Male 1: You’re such a crybaby.
Male 2: Am not.
Male 1: Are too.
Male 1 shoves Male 2, then starts doing push-ups.
Male 1: Besides, how’re you gonna tell? We’re in here, and Mom’s out there, remember?
Male 2: Duh. I’ll tell her when we get out. She said we better be coming out soon, or she’s gonna pop.
Male 1 stops the push-ups—begins flexing/admiring his muscles.
Male 1: And just how do you think we’re getting out of here? I don’t see any openings. Besides, I kinda like it here. Plenty to eat, nice place to sleep. If I could just get rid of you, (Male 1 pushes Male 2) everything’d be perfect.
Male 1 reclines on the beanbags, folding his arms behind his head.

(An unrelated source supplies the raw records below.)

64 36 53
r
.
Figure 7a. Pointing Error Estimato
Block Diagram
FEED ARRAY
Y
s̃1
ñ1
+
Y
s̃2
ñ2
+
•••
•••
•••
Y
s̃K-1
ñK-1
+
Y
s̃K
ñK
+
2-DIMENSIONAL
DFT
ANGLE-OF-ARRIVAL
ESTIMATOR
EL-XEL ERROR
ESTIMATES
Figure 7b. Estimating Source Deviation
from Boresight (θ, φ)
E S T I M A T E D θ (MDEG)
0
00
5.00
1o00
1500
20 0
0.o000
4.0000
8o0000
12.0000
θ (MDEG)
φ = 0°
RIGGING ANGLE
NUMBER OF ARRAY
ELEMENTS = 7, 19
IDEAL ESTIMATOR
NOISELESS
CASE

Male 2: Maybe if you weren’t such a dimwit and so busy admiring yourself, you’d learn something by listening to Mom. She and another lady were talking about it almost being ‘her time.’ They said we hafta go down some canal. The other lady said it’s gonna hurt, but Mom says she’s excited to finally get to see us.
Male 1 jumps up and begins air- punching like a fighter.

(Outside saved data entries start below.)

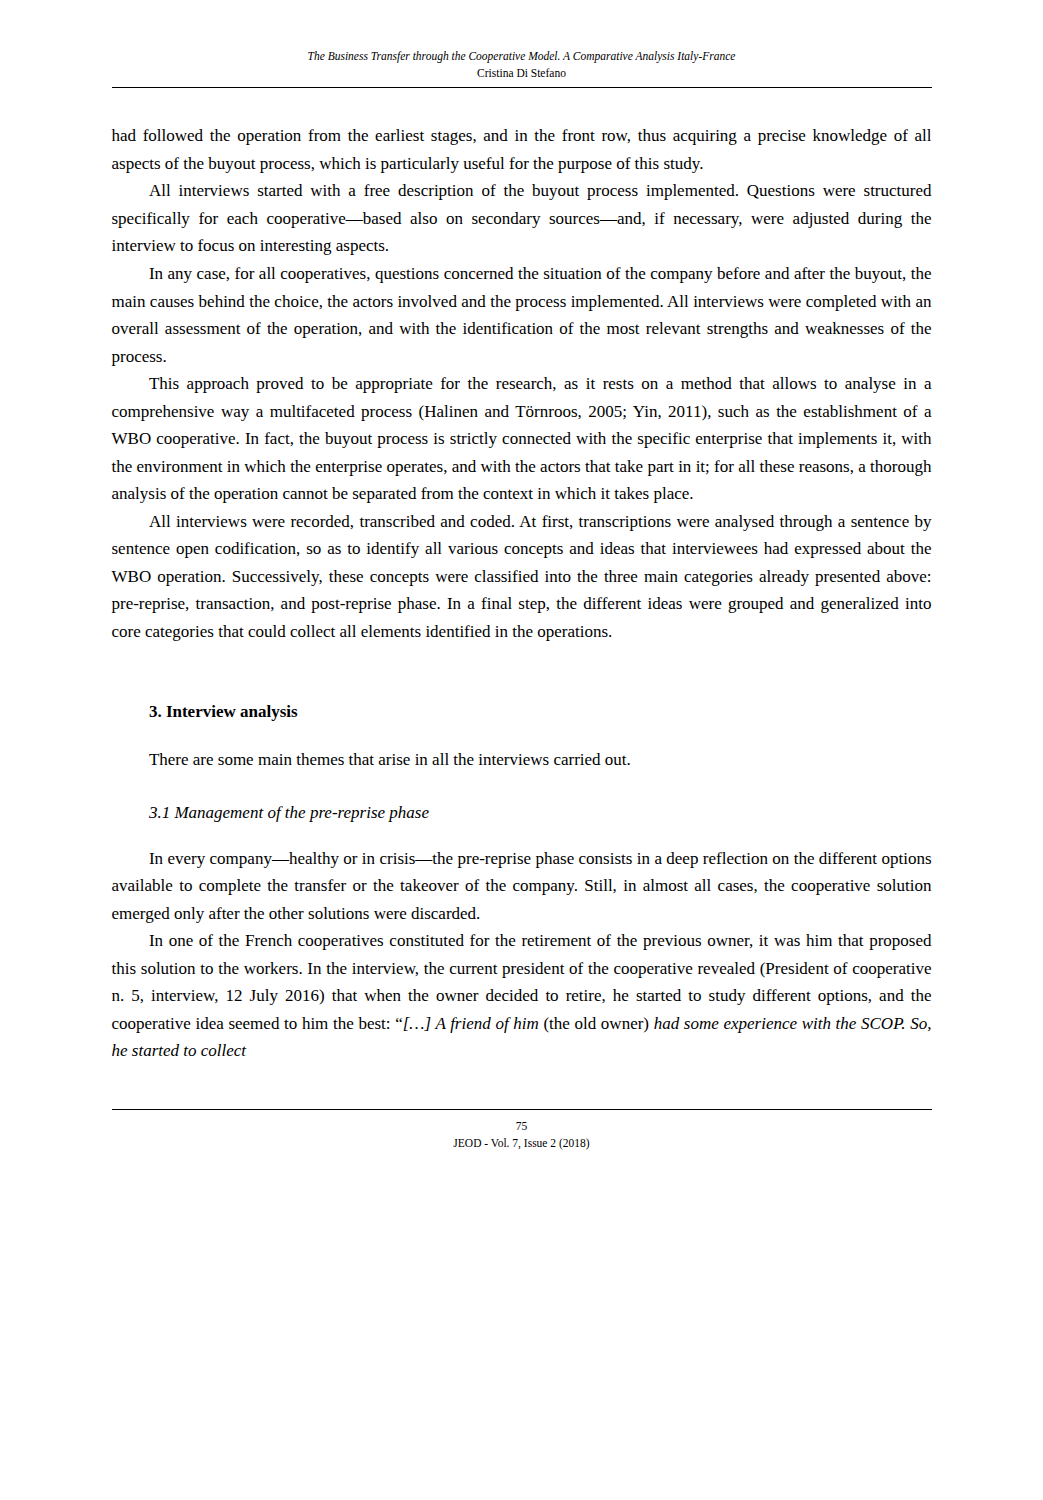The Business Transfer through the Cooperative Model. A Comparative Analysis Italy-France Cristina Di Stefano
had followed the operation from the earliest stages, and in the front row, thus acquiring a precise knowledge of all aspects of the buyout process, which is particularly useful for the purpose of this study.
All interviews started with a free description of the buyout process implemented. Questions were structured specifically for each cooperative—based also on secondary sources—and, if necessary, were adjusted during the interview to focus on interesting aspects.
In any case, for all cooperatives, questions concerned the situation of the company before and after the buyout, the main causes behind the choice, the actors involved and the process implemented. All interviews were completed with an overall assessment of the operation, and with the identification of the most relevant strengths and weaknesses of the process.
This approach proved to be appropriate for the research, as it rests on a method that allows to analyse in a comprehensive way a multifaceted process (Halinen and Törnroos, 2005; Yin, 2011), such as the establishment of a WBO cooperative. In fact, the buyout process is strictly connected with the specific enterprise that implements it, with the environment in which the enterprise operates, and with the actors that take part in it; for all these reasons, a thorough analysis of the operation cannot be separated from the context in which it takes place.
All interviews were recorded, transcribed and coded. At first, transcriptions were analysed through a sentence by sentence open codification, so as to identify all various concepts and ideas that interviewees had expressed about the WBO operation. Successively, these concepts were classified into the three main categories already presented above: pre-reprise, transaction, and post-reprise phase. In a final step, the different ideas were grouped and generalized into core categories that could collect all elements identified in the operations.
3. Interview analysis
There are some main themes that arise in all the interviews carried out.
3.1 Management of the pre-reprise phase
In every company—healthy or in crisis—the pre-reprise phase consists in a deep reflection on the different options available to complete the transfer or the takeover of the company. Still, in almost all cases, the cooperative solution emerged only after the other solutions were discarded.
In one of the French cooperatives constituted for the retirement of the previous owner, it was him that proposed this solution to the workers. In the interview, the current president of the cooperative revealed (President of cooperative n. 5, interview, 12 July 2016) that when the owner decided to retire, he started to study different options, and the cooperative idea seemed to him the best: “[…] A friend of him (the old owner) had some experience with the SCOP. So, he started to collect
75
JEOD - Vol. 7, Issue 2 (2018)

Male 1: I’m not afraid of a little pain. Bring it on—I’ll take whatever they throw at me.
Male 2: Not us being hurt you dimwit—Mom’s gonna be hurt.

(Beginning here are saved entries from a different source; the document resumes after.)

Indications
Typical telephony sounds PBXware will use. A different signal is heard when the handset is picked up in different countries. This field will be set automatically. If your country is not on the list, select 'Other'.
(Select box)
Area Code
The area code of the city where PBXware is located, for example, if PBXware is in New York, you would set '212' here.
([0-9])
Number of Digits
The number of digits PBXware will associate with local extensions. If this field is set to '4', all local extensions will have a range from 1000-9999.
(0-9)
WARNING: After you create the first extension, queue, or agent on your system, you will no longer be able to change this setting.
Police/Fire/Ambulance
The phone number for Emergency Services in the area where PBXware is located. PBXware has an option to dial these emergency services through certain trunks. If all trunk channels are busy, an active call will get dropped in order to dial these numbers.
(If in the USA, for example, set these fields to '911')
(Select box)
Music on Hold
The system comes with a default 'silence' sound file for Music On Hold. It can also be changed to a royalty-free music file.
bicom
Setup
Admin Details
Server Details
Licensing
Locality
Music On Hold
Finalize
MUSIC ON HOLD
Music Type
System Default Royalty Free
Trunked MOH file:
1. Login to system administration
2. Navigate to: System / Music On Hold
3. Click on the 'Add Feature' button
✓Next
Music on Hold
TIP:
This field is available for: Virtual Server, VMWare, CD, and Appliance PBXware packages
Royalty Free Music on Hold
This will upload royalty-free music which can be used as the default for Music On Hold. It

Male 2 rolls his eyes exaggeratedly. Male 1 continues air-punching.
Male 2: So what do you think it’s gonna be like out there? It sounds a little scary.
Male 1 stops punching, shakes his head in disgust, and rolls his eyes exaggeratedly.
Male 1: You’re such a wimp. If we are really leaving, and if we are really going through some canal, I’m sure it’ll be a wild ride. (mimics riding on a surfboard)
Male 1: Maybe they’ll be other people like us to hang out with. Maybe someone I can wrestle with, who won’t be such a crybaby.
Male 1 puts Male 2 in a headlock.
Male 1: Say it.
Male 2: Uncle.
Male 1: Louder.
Male 2: UNCLE.
Male 1 releases Male 2 and begins swinging his own rope and whistling.
Male 2: (rubbing neck) I don’t know…it seems pretty rough out there. There’s lots of angry voices and loud noises…and something called ‘smelly animals.’ I wonder what that’s all about.
Male 1: Couldn’t be any smellier than you after Mom’s eaten spicy venison stew.
Male 1 fans his hand in front of his face, then starts admiring his muscles again.
Male 2: And we don’t know anything about Dad. He never talks to Mom—what if he doesn’t talk to us, either? What if he doesn’t even like us?
Male 1: Chillax. If Dad doesn’t like you, you can always tag along with Mommy. You already act like a mama’s boy, anyway.
Male 1 roughly musses Male 2’s hair, then yanks his rope.
Male 1: Besides, I’m gonna be Dad’s ‘tough little man.’ He won’t even care about you. (flexing his muscles)
Both Males start flailing about the stage and looking around, as if some force is rocking the stage.
Male 2: What’s going on?
Male 1: Beats me. Hey, it looks like there’s a light over there. Maybe that’s the canal. I’m going to go check it out.
Male 1 starts moving toward the side of the stage, as the “rocking” continues.
Male 2: No, let me go first. I’m the one who told you about the canal in the first place.
Male 2 weasels his way in front of Male 1.
Male 1: No way, little bro. I’m bigger—get outta my way.
Male 1 shoves Male 2 behind him.
Male 2: You may beat me down the canal, but I’ll get back at you one day. That’s a promise.
As Male 1 simulates diving off stage, Male 2 grabs his foot and follows.